Now Amazon builds the model. This will take a few minutes.
While waiting are create another data set. This is not a model so it will not ask you for a target. Use the grades249.csv file in S3, which we will use in the batch prediction step.
Now the evaluation is done. We can see which one it is from the list above as it says evaluation. Click on it. We explain what it means below.
Amazon shows the RMSE. This is the square root of the sum of the squared differences of the observed and predicted values. We square and then take the square root so that all the numbers are positive, so they do not cancel each other out. Amazon also uses the mean, meaning average, by multiplying this sum by 1 / n, where n is the sample size.

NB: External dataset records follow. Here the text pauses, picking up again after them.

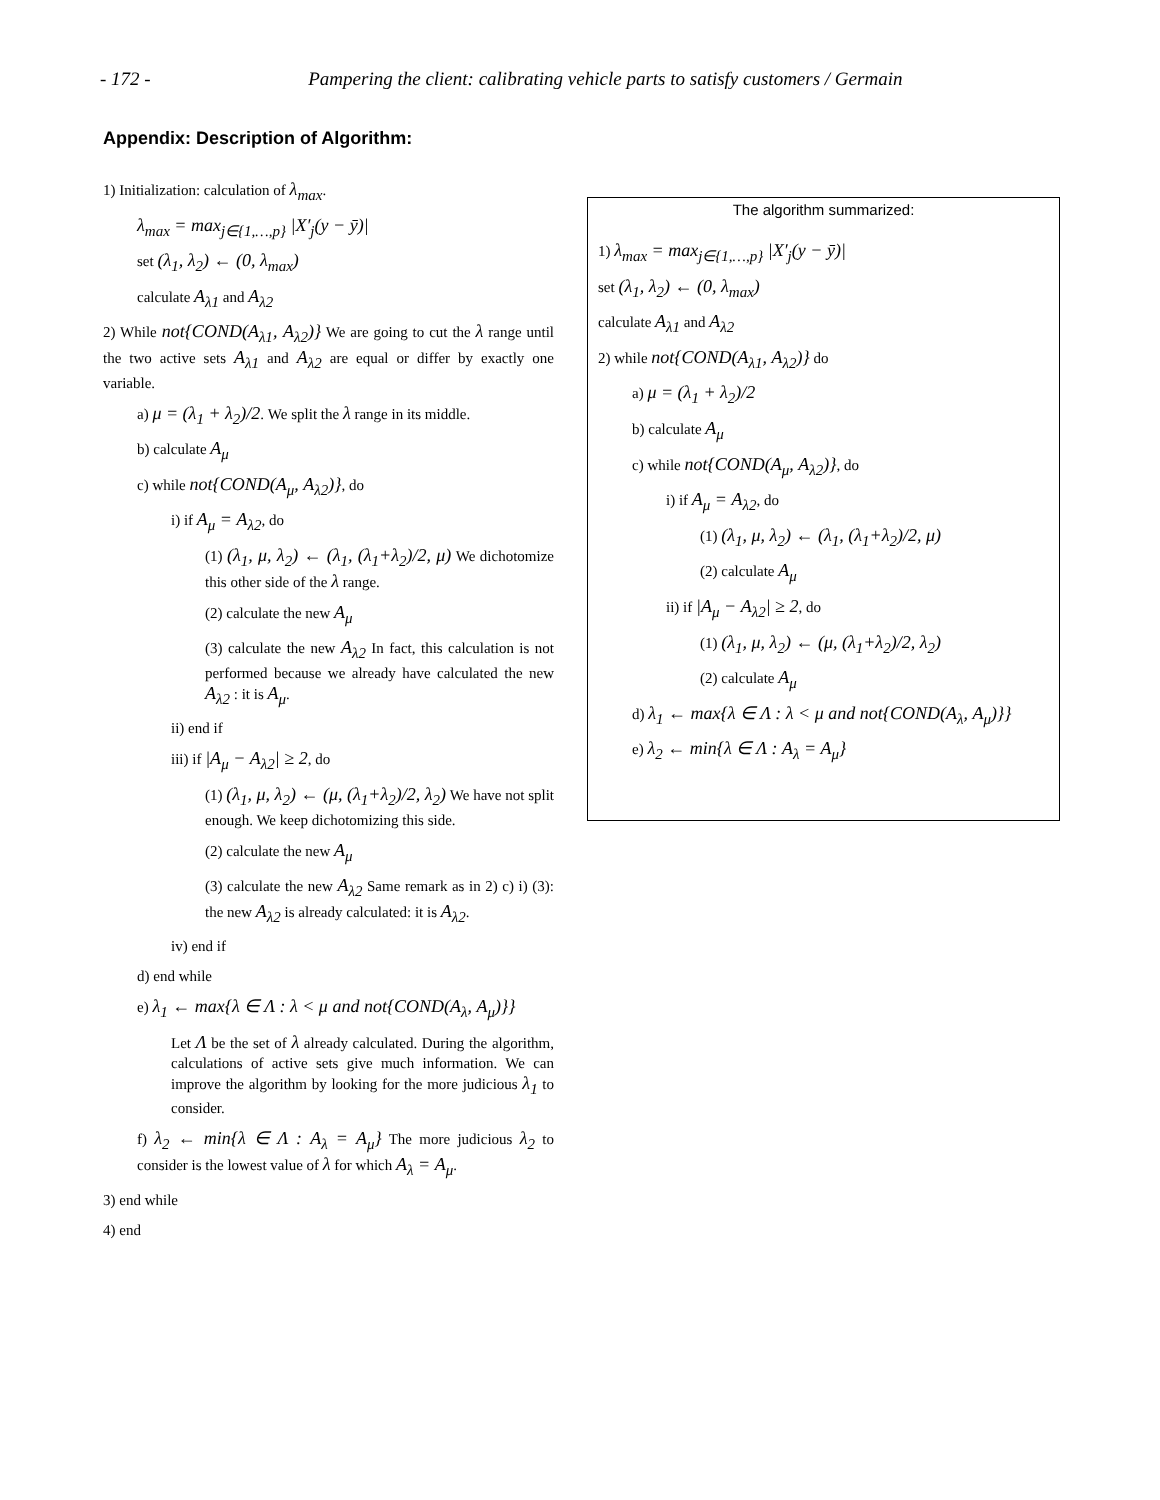- 172 - Pampering the client: calibrating vehicle parts to satisfy customers / Germain
Appendix: Description of Algorithm:
1) Initialization: calculation of λ<sub>max</sub>.
λ<sub>max</sub> = max<sub>j∈{1,…,p}</sub> |X′<sub>j</sub>(y − ȳ)|
set (λ<sub>1</sub>, λ<sub>2</sub>) ← (0, λ<sub>max</sub>)
calculate A<sub>λ1</sub> and A<sub>λ2</sub>
2) While not{COND(A<sub>λ1</sub>, A<sub>λ2</sub>)} We are going to cut the λ range until the two active sets A<sub>λ1</sub> and A<sub>λ2</sub> are equal or differ by exactly one variable.
a) μ = (λ<sub>1</sub> + λ<sub>2</sub>)/2. We split the λ range in its middle.
b) calculate A<sub>μ</sub>
c) while not{COND(A<sub>μ</sub>, A<sub>λ2</sub>)}, do
i) if A<sub>μ</sub> = A<sub>λ2</sub>, do
(1) (λ<sub>1</sub>, μ, λ<sub>2</sub>) ← (λ<sub>1</sub>, (λ<sub>1</sub>+λ<sub>2</sub>)/2, μ) We dichotomize this other side of the λ range.
(2) calculate the new A<sub>μ</sub>
(3) calculate the new A<sub>λ2</sub> In fact, this calculation is not performed because we already have calculated the new A<sub>λ2</sub> : it is A<sub>μ</sub>.
ii) end if
iii) if |A<sub>μ</sub> − A<sub>λ2</sub>| ≥ 2, do
(1) (λ<sub>1</sub>, μ, λ<sub>2</sub>) ← (μ, (λ<sub>1</sub>+λ<sub>2</sub>)/2, λ<sub>2</sub>) We have not split enough. We keep dichotomizing this side.
(2) calculate the new A<sub>μ</sub>
(3) calculate the new A<sub>λ2</sub> Same remark as in 2) c) i) (3): the new A<sub>λ2</sub> is already calculated: it is A<sub>λ2</sub>.
iv) end if
d) end while
e) λ<sub>1</sub> ← max{λ ∈ Λ : λ < μ and not{COND(A<sub>λ</sub>, A<sub>μ</sub>)}}
Let Λ be the set of λ already calculated. During the algorithm, calculations of active sets give much information. We can improve the algorithm by looking for the more judicious λ<sub>1</sub> to consider.
f) λ<sub>2</sub> ← min{λ ∈ Λ : A<sub>λ</sub> = A<sub>μ</sub>} The more judicious λ<sub>2</sub> to consider is the lowest value of λ for which A<sub>λ</sub> = A<sub>μ</sub>.
3) end while
4) end
The algorithm summarized:
1) λ<sub>max</sub> = max<sub>j∈{1,…,p}</sub> |X′<sub>j</sub>(y − ȳ)|
set (λ<sub>1</sub>, λ<sub>2</sub>) ← (0, λ<sub>max</sub>)
calculate A<sub>λ1</sub> and A<sub>λ2</sub>
2) while not{COND(A<sub>λ1</sub>, A<sub>λ2</sub>)} do
a) μ = (λ<sub>1</sub> + λ<sub>2</sub>)/2
b) calculate A<sub>μ</sub>
c) while not{COND(A<sub>μ</sub>, A<sub>λ2</sub>)}, do
i) if A<sub>μ</sub> = A<sub>λ2</sub>, do
(1) (λ<sub>1</sub>, μ, λ<sub>2</sub>) ← (λ<sub>1</sub>, (λ<sub>1</sub>+λ<sub>2</sub>)/2, μ)
(2) calculate A<sub>μ</sub>
ii) if |A<sub>μ</sub> − A<sub>λ2</sub>| ≥ 2, do
(1) (λ<sub>1</sub>, μ, λ<sub>2</sub>) ← (μ, (λ<sub>1</sub>+λ<sub>2</sub>)/2, λ<sub>2</sub>)
(2) calculate A<sub>μ</sub>
d) λ<sub>1</sub> ← max{λ ∈ Λ : λ < μ and not{COND(A<sub>λ</sub>, A<sub>μ</sub>)}}
e) λ<sub>2</sub> ← min{λ ∈ Λ : A<sub>λ</sub> = A<sub>μ</sub>}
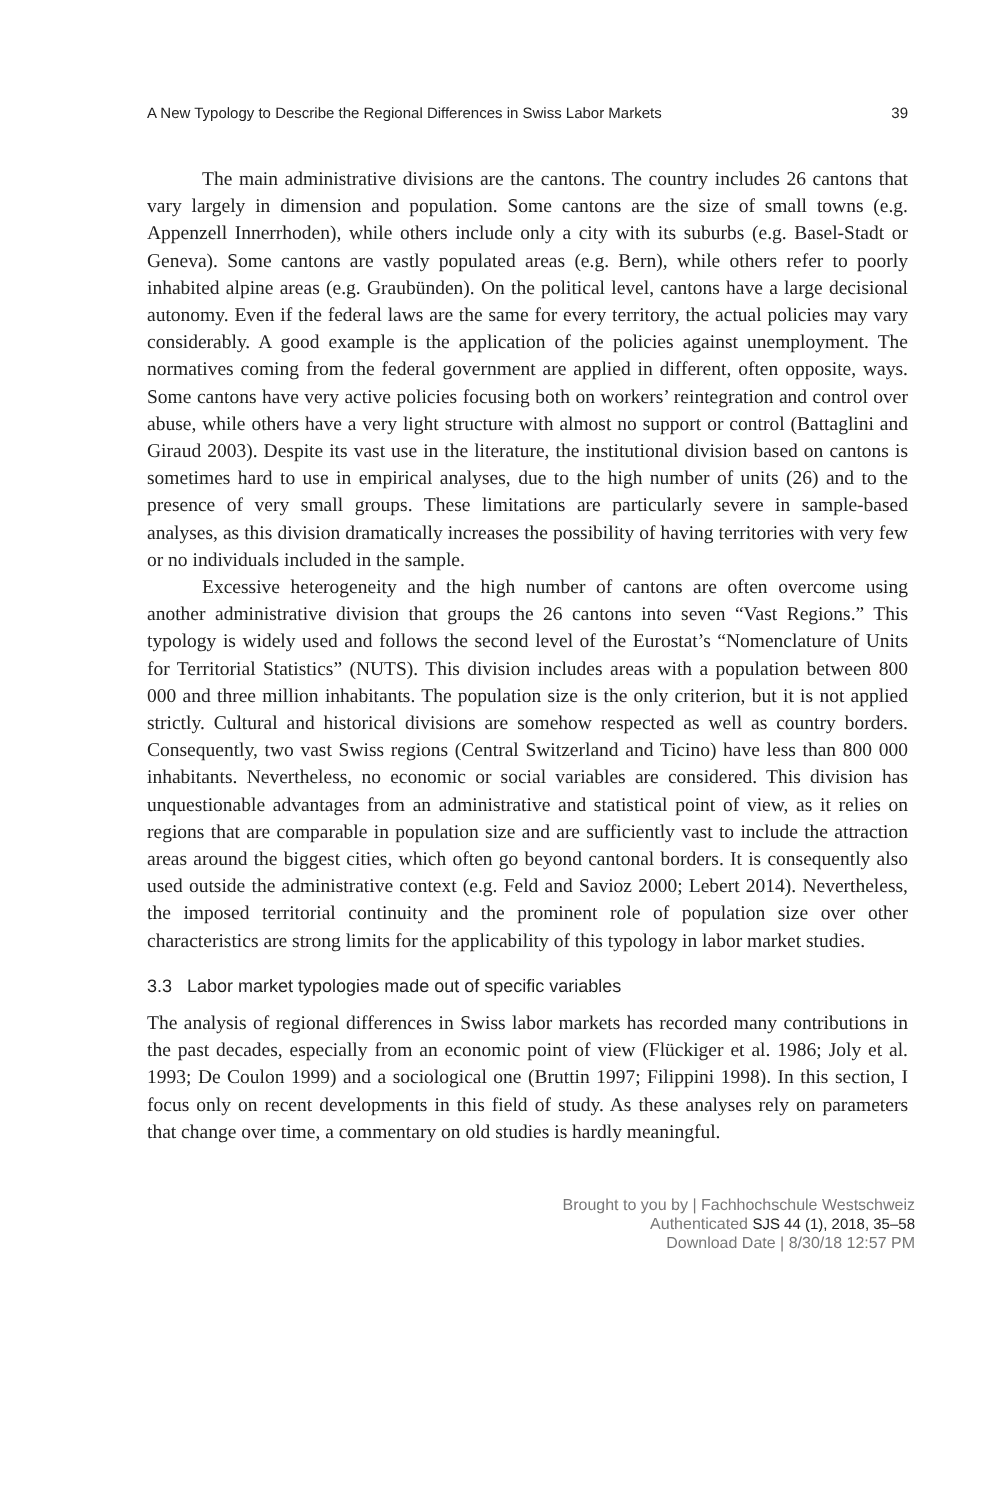A New Typology to Describe the Regional Differences in Swiss Labor Markets 39
The main administrative divisions are the cantons. The country includes 26 cantons that vary largely in dimension and population. Some cantons are the size of small towns (e.g. Appenzell Innerrhoden), while others include only a city with its suburbs (e.g. Basel-Stadt or Geneva). Some cantons are vastly populated areas (e.g. Bern), while others refer to poorly inhabited alpine areas (e.g. Graubünden). On the political level, cantons have a large decisional autonomy. Even if the federal laws are the same for every territory, the actual policies may vary considerably. A good example is the application of the policies against unemployment. The normatives coming from the federal government are applied in different, often opposite, ways. Some cantons have very active policies focusing both on workers’ reintegration and control over abuse, while others have a very light structure with almost no support or control (Battaglini and Giraud 2003). Despite its vast use in the literature, the institutional division based on cantons is sometimes hard to use in empirical analyses, due to the high number of units (26) and to the presence of very small groups. These limitations are particularly severe in sample-based analyses, as this division dramatically increases the possibility of having territories with very few or no individuals included in the sample.
Excessive heterogeneity and the high number of cantons are often overcome using another administrative division that groups the 26 cantons into seven “Vast Regions.” This typology is widely used and follows the second level of the Eurostat’s “Nomenclature of Units for Territorial Statistics” (NUTS). This division includes areas with a population between 800 000 and three million inhabitants. The population size is the only criterion, but it is not applied strictly. Cultural and historical divisions are somehow respected as well as country borders. Consequently, two vast Swiss regions (Central Switzerland and Ticino) have less than 800 000 inhabitants. Nevertheless, no economic or social variables are considered. This division has unquestionable advantages from an administrative and statistical point of view, as it relies on regions that are comparable in population size and are sufficiently vast to include the attraction areas around the biggest cities, which often go beyond cantonal borders. It is consequently also used outside the administrative context (e.g. Feld and Savioz 2000; Lebert 2014). Nevertheless, the imposed territorial continuity and the prominent role of population size over other characteristics are strong limits for the applicability of this typology in labor market studies.
3.3 Labor market typologies made out of specific variables
The analysis of regional differences in Swiss labor markets has recorded many contributions in the past decades, especially from an economic point of view (Flückiger et al. 1986; Joly et al. 1993; De Coulon 1999) and a sociological one (Bruttin 1997; Filippini 1998). In this section, I focus only on recent developments in this field of study. As these analyses rely on parameters that change over time, a commentary on old studies is hardly meaningful.
Brought to you by | Fachhochschule Westschweiz
Authenticated SJS 44 (1), 2018, 35–58
Download Date | 8/30/18 12:57 PM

If the model and the evaluations were the same, this number would be 0. So the closer to o zero we get the more accurate is our model. If the number is large, then the problem is not the algorithm, it is the data. So we could not pick another algorithm to make it much better. There is really only one algorithm used for LR, finding the least squares error. (There are more esoteric ones.) If MSE number is large then either the data is not correlated or, more like, most of the data is correlated, but some of it is not and is thus messing up our model. What we would do is drop some columns out and rebuild out model to get a more accurate model.
What value means the model is good? The model is good when the distribution of errors is a normal distribution, i.e., the bell curve.
Put another way, click Explore Model Performance.
See the histogram above. Numbers to the left of the dotted line are where the predicted values were less than the observed ones. Numbers to the right are where they are higher. If this distribution were entered on the number 0 then we would have a completely random distribution. That is the idea situation where our errors are distributed randomly. But since it is shifted there is something in our data that we should leave out. For example, family size might not be correlated to grades.
Above Amazon showed the RMSE baseline. This is what the RMSE would be if we could have an input data set in which there was this perfect distribution of errors.
Also here we see the limitations of doing this kind of analysis in the cloud. If we have written our own program we could have calculated other statistics that showed exactly which column was messing up our model. Also we could try different algorithms to get rid of the bias caused by outliers, meaning numbers far from the mean that distort the final results.
Run the Prediction
Now that the model is saved, we can use it to make predictions. In other words we want to say given these student characteristics what are their likely final grades going to be.
Select the prediction datasource you created above then select Generate Batch Predictions. Then click through the following screens.
Click review then create ML model.
Here we tell it where to save the results in S3. There it will save several files. The one we are interested in is the one where it calculates the score. It should tack it onto the input data to make it easier to read. But it does not. So I have pasted it into this spreadsheet for you on the sheet called prediction and added back the column headings. I also then added a column to show how the MSE mean squared error is calculated.
As you can see, it saves the data in S3 in a folder called predictions.csv. In this case it gave the prediction values in a file with this long name bp-ebhjggKYchO-grades249.csv.gz. You cannot view that online in S3. So download it showing the URL below and look at it with another tool. In this case I pasted the data into Google Sheets.
Download the data like this:
wget https://s3-eu-west-1.amazonaws.com/gradesml/predictions.csv/batch-prediction/result/bp-ebhjggKYchO-grades249.csv.gz
Here is that the data looks like with the prediction added to the right to make it easy to see. Column AG is the student’s actual grade. AH is the predicted value. AI is the square of the difference. And then at the bottom is MSE.